Professor Na'ilah Suad Nasir of the UC Berkeley School of Education addresses the importance of honoring the expertise of community members as integral figures in any approach to civic engagement.
Professor Ingrid Seyer-Ochi, School of Education, on the role of service learning in her classroom, and how community engagement strengthens a student's education and builds on Berkeley's public mission.
Dr. Ruth Tringham finds ways to make archaeological research more accessible to the public through digital technology.
Dr. Khatayra Um, Professor of Asian American Studies at UC Berkeley advocates for underrepresented students within public universities and stresses the importance of giving back to the communities you come from in order to correct social injustice.
Dr.
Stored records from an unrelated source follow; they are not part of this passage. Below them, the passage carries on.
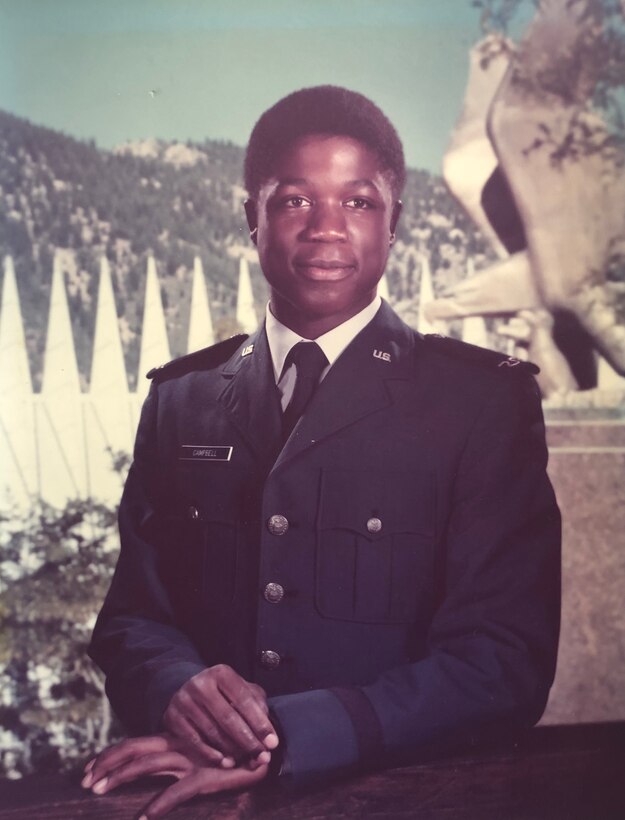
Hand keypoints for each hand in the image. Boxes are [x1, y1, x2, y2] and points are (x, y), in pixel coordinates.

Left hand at [81, 734, 268, 818]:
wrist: (269, 748)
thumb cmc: (236, 751)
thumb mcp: (204, 753)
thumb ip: (184, 756)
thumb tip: (159, 768)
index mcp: (177, 740)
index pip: (136, 744)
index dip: (109, 755)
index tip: (87, 769)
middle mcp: (180, 746)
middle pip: (134, 749)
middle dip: (105, 764)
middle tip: (82, 781)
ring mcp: (192, 760)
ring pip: (147, 764)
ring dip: (119, 777)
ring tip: (97, 790)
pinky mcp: (206, 776)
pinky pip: (177, 793)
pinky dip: (157, 806)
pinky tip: (143, 819)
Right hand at [163, 664, 278, 764]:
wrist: (186, 690)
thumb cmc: (222, 693)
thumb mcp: (241, 690)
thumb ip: (257, 706)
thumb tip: (269, 736)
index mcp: (221, 673)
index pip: (244, 699)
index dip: (259, 723)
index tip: (272, 743)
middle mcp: (200, 683)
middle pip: (228, 717)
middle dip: (248, 740)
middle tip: (261, 757)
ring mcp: (184, 700)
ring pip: (211, 731)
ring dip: (231, 749)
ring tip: (245, 760)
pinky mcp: (172, 716)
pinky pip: (194, 740)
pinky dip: (210, 753)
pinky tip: (224, 761)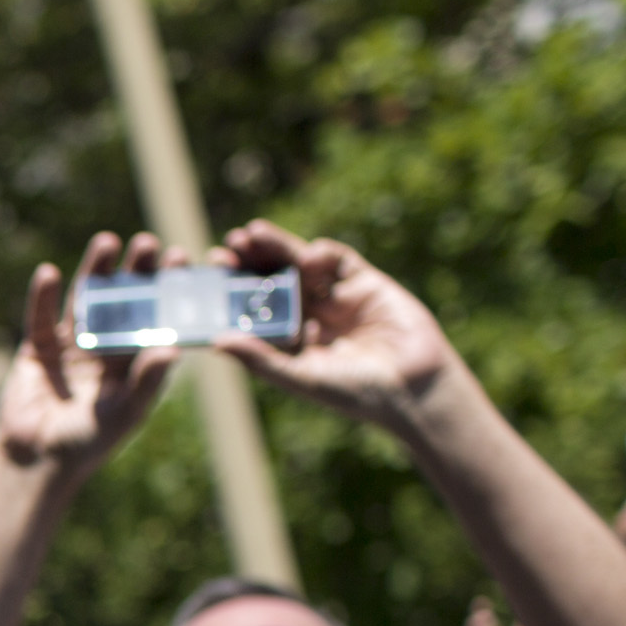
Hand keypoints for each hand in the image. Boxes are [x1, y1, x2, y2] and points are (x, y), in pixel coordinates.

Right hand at [0, 231, 180, 480]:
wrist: (36, 463)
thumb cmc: (88, 444)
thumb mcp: (125, 413)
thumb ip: (147, 381)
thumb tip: (173, 348)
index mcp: (132, 362)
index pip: (155, 317)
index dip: (167, 289)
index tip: (182, 259)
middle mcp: (105, 348)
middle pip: (122, 300)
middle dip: (134, 272)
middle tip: (148, 242)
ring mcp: (70, 346)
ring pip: (85, 300)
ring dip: (94, 271)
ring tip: (107, 241)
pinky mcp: (37, 349)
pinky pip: (40, 317)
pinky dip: (43, 297)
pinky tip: (50, 274)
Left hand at [212, 219, 460, 435]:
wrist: (414, 387)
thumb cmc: (355, 392)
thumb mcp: (302, 376)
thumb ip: (261, 359)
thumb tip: (216, 342)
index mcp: (289, 338)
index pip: (253, 308)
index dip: (232, 291)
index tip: (211, 277)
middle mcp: (310, 314)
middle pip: (273, 280)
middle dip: (250, 262)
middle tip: (227, 246)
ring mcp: (337, 296)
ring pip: (301, 264)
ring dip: (277, 247)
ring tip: (252, 233)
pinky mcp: (366, 282)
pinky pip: (340, 260)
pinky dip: (322, 252)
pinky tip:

James Corburn from the City and Regional Planning Department of UC Berkeley encourages students to develop trusting relationships with members of the local community in order to best generate solutions within service learning projects.
Ashok Gadgil, Professor of Civil and Environmental Engineering, discusses the importance of multi-disciplinary approaches to research, and how linking fields of study can help solve complex social problems.
UC Berkeley Integrative Biology Professor Tyrone Hayes discusses the role diversity can play in participatory research, and how developing relationships within community's can make research outcomes more tangible.
Dr. Malo Hutson, City and Regional Planning, discusses the role a university has in community development and how academic experiences are enriched by combining higher education with service learning.
Dr. Meredith Minkler from the School of Public Health at UC Berkeley emphasizes the importance of relating policy making to the social contexts of a community.